In this health crisis, in this generational moment to assess how Oregon and the nation can realize a more inclusive, prosperous future, a need emerges: healed, clarion leadership. Although we may assume all leadership comes from a healthy place, too often, we can take up leadership roles from a place of injury or need. We may seek power for prestige or to prove we are important enough. These are all unhealed reflexes or instincts.
It is also possible to do the right thing from an unhealed place. It is possible to want to make us a healthier, more just place and still do it from your unhealed self. That was the case when I set out to make Oregon a more equitable place by making prenatal care a human right for all women.

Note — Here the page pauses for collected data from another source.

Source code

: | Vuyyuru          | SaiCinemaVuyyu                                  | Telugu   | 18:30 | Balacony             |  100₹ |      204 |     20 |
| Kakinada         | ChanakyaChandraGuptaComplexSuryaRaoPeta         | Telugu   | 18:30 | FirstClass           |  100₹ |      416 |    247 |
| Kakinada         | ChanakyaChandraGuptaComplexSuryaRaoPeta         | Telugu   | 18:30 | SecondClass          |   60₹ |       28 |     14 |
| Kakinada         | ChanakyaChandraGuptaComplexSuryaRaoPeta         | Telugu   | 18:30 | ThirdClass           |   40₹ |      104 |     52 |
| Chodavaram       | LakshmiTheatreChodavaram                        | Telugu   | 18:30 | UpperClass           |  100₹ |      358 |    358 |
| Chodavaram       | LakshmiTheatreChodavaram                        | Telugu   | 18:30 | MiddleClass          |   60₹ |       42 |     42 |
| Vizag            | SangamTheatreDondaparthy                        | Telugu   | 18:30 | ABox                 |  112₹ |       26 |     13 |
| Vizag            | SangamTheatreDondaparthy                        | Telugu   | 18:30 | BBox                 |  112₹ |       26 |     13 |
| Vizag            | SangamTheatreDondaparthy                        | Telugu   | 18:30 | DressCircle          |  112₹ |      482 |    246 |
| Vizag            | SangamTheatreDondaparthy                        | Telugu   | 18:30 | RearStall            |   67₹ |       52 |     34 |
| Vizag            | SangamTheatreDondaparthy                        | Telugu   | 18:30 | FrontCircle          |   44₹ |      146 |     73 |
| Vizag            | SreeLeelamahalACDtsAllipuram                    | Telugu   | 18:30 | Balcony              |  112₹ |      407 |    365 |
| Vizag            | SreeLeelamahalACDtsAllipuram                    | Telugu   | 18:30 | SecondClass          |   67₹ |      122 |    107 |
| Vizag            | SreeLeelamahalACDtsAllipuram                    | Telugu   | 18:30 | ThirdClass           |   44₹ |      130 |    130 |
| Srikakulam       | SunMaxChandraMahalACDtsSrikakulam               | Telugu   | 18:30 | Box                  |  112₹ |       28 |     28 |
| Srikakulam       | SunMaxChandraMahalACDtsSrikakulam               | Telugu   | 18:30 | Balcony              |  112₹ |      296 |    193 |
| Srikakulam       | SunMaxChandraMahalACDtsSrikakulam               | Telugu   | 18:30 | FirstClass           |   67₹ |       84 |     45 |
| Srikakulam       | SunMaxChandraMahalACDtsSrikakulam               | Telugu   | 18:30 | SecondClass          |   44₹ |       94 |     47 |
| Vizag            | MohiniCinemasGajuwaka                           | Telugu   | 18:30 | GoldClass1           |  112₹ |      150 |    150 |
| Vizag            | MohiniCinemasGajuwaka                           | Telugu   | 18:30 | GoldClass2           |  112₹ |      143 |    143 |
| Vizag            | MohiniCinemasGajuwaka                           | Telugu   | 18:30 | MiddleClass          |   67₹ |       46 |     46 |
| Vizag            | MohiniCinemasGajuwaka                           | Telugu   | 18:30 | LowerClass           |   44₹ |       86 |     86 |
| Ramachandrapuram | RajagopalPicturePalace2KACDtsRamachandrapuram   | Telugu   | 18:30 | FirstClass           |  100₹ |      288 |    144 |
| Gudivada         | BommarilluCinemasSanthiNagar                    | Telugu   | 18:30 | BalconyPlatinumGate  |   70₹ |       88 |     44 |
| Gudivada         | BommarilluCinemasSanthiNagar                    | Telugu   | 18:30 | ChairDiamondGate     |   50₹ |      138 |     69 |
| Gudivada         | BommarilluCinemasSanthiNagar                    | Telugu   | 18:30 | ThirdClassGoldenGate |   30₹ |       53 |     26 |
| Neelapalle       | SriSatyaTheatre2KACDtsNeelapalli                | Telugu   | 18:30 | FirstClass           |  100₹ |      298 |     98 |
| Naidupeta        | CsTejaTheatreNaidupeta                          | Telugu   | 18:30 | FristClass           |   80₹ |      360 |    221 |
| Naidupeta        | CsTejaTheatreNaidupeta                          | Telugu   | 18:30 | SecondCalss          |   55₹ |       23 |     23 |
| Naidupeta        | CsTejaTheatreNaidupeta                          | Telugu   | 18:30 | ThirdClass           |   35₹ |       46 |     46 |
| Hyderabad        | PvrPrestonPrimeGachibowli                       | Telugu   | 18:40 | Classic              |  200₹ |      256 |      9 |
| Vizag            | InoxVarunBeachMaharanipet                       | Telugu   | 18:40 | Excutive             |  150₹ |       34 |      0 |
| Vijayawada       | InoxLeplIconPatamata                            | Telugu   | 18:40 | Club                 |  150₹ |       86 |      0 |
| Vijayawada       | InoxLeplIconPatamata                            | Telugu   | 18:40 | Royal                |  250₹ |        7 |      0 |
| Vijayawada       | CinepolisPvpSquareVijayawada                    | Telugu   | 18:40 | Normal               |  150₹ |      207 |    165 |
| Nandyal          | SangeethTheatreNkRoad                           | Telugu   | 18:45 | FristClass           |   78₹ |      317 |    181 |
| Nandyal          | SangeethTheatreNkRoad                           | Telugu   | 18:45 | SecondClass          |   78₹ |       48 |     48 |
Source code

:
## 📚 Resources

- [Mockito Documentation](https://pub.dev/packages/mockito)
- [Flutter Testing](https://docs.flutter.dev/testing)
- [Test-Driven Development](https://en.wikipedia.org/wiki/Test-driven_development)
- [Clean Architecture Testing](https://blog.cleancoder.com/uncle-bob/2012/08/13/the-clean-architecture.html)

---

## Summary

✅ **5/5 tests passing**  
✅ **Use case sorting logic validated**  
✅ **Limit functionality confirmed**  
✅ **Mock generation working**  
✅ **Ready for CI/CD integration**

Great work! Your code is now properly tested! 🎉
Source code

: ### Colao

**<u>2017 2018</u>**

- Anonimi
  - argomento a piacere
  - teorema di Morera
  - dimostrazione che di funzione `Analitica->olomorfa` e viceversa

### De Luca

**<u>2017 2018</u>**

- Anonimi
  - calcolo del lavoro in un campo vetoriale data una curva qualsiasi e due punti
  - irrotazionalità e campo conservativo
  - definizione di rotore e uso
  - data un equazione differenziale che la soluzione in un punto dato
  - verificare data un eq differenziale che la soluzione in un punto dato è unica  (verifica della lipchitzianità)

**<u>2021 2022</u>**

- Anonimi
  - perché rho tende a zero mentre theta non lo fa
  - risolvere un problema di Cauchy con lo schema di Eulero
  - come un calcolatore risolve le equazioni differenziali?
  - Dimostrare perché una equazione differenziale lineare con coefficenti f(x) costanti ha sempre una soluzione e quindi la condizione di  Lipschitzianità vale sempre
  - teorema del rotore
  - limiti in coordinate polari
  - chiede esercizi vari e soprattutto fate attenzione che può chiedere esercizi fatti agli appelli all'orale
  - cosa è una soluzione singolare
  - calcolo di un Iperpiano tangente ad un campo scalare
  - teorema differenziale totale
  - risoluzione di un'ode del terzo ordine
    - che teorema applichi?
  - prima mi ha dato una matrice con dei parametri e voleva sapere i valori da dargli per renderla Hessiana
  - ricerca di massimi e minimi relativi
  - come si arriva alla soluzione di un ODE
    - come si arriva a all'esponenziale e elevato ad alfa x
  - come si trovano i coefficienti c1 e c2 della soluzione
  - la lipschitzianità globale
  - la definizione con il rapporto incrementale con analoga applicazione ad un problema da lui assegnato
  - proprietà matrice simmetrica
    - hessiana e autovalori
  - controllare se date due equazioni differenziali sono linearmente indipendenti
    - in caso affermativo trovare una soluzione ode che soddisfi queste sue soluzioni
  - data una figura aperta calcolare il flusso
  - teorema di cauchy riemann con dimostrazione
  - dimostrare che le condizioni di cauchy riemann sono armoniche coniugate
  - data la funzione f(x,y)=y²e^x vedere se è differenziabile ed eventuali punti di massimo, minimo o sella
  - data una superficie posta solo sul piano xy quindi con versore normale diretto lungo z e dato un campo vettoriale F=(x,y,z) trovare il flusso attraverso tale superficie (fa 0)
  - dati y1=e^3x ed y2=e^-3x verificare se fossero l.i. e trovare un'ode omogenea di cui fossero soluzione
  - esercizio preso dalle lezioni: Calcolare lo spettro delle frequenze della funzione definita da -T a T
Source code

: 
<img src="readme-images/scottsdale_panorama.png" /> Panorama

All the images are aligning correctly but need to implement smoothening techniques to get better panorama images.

It was also the case when we set out to pass Cover All Kids—something no one had ever tried to do before. And, so I set out to do what had never been done before, what no one had ever taught me how to do. And I did it inarticulately, clumsily.
I was a blunt instrument. I made many mistakes in the process of trying to convince an entire state to do the right thing by all our children, by all our mothers to-be. Fighting this just, difficult battle wears on you. You become a shrill thing in the wilderness screaming at injustice. And there were moments when I led unkindly, inelegantly, non collegially. Moments when I led sharply, paternalistically. This is what can happen when you become frayed by the impossible task at hand and your unhealed self emerges and tries to drag itself and others to the finish line at any cost.
I made many mistakes in the push for justice. And now, as I do the even harder work of healing, I see how my many mistakes were actually my best teachers.
I have also learned that we have to take care that in our push for light and justice, we ourselves, do not become a sliver of darkness to someone else. We have to take care that we do not become the very injustice we are fighting to overcome.
What our young emerging leaders need is not only to be shown a new path but also to see their elders step up to own their unhealed actions, and do the work of healing themselves before we can pretend to lead them. In fact, our job is not to lead them. That is unhealed ego speaking. Our job is to show them, to reflect back to them, their own brilliant selves and then get out of their way. They don’t need our inflated egos, our inflated sense of importance. They need to see our flawed but healing selves in congruent talk and action. We need to lead toward a nonviolent world, nonviolently!
We need to do the work of healing ourselves and become the elders they have always deserved and longed for…
Alberto Moreno successfully led campaigns to make prenatal care a human right as well as health care for all children. Alberto served as the columnist for El Hispanic News and as the Governor appointed board member on the Oregon Humanities Council.